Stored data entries
--------
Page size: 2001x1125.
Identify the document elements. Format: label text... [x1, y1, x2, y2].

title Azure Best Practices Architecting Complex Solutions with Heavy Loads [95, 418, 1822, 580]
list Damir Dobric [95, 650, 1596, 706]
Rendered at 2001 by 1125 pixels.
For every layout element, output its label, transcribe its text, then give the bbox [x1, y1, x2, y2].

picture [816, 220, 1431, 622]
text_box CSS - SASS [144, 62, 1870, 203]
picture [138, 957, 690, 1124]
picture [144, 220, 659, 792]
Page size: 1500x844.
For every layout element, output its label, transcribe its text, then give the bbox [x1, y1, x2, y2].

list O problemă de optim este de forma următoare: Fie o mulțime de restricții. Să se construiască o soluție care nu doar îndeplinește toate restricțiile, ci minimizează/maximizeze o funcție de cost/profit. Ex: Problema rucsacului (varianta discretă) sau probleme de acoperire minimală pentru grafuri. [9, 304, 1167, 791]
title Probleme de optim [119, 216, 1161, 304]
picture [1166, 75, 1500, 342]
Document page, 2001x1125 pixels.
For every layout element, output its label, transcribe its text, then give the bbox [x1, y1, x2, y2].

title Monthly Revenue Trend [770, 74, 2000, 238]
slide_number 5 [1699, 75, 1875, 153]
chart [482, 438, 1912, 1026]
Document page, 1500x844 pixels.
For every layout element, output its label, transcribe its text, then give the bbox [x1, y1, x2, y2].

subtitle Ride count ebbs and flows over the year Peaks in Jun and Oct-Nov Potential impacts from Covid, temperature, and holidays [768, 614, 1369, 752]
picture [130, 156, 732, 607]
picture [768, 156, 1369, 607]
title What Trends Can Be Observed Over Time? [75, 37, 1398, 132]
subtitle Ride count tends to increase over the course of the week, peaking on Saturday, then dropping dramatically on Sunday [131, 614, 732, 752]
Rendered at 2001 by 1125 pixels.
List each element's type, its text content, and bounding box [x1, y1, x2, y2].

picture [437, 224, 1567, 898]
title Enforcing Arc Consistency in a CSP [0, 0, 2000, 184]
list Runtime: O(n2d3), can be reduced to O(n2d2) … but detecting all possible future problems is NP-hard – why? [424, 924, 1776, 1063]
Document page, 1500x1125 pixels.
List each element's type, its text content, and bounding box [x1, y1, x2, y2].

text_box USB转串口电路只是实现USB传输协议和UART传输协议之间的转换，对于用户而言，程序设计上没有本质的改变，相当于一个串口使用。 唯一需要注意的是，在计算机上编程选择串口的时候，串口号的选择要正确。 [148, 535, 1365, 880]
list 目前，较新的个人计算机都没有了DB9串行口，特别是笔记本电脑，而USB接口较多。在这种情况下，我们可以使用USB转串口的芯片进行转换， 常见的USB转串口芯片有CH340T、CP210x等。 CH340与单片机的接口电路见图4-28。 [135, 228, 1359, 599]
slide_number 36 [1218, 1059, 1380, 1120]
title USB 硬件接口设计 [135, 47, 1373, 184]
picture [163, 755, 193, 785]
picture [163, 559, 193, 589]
--------
• Activity: Your answer consists solely of the lines from the top of the records above through the line that contains "Document page, 1500x844 pixels.", each echoed exactly.

• Answer to the exercise:
Page size: 2001x1125.
Identify the document elements. Format: label text... [x1, y1, x2, y2].

title Azure Best Practices Architecting Complex Solutions with Heavy Loads [95, 418, 1822, 580]
list Damir Dobric [95, 650, 1596, 706]
Rendered at 2001 by 1125 pixels.
For every layout element, output its label, transcribe its text, then give the bbox [x1, y1, x2, y2].

picture [816, 220, 1431, 622]
text_box CSS - SASS [144, 62, 1870, 203]
picture [138, 957, 690, 1124]
picture [144, 220, 659, 792]
Page size: 1500x844.
For every layout element, output its label, transcribe its text, then give the bbox [x1, y1, x2, y2].

list O problemă de optim este de forma următoare: Fie o mulțime de restricții. Să se construiască o soluție care nu doar îndeplinește toate restricțiile, ci minimizează/maximizeze o funcție de cost/profit. Ex: Problema rucsacului (varianta discretă) sau probleme de acoperire minimală pentru grafuri. [9, 304, 1167, 791]
title Probleme de optim [119, 216, 1161, 304]
picture [1166, 75, 1500, 342]
Document page, 2001x1125 pixels.
For every layout element, output its label, transcribe its text, then give the bbox [x1, y1, x2, y2].

title Monthly Revenue Trend [770, 74, 2000, 238]
slide_number 5 [1699, 75, 1875, 153]
chart [482, 438, 1912, 1026]
Document page, 1500x844 pixels.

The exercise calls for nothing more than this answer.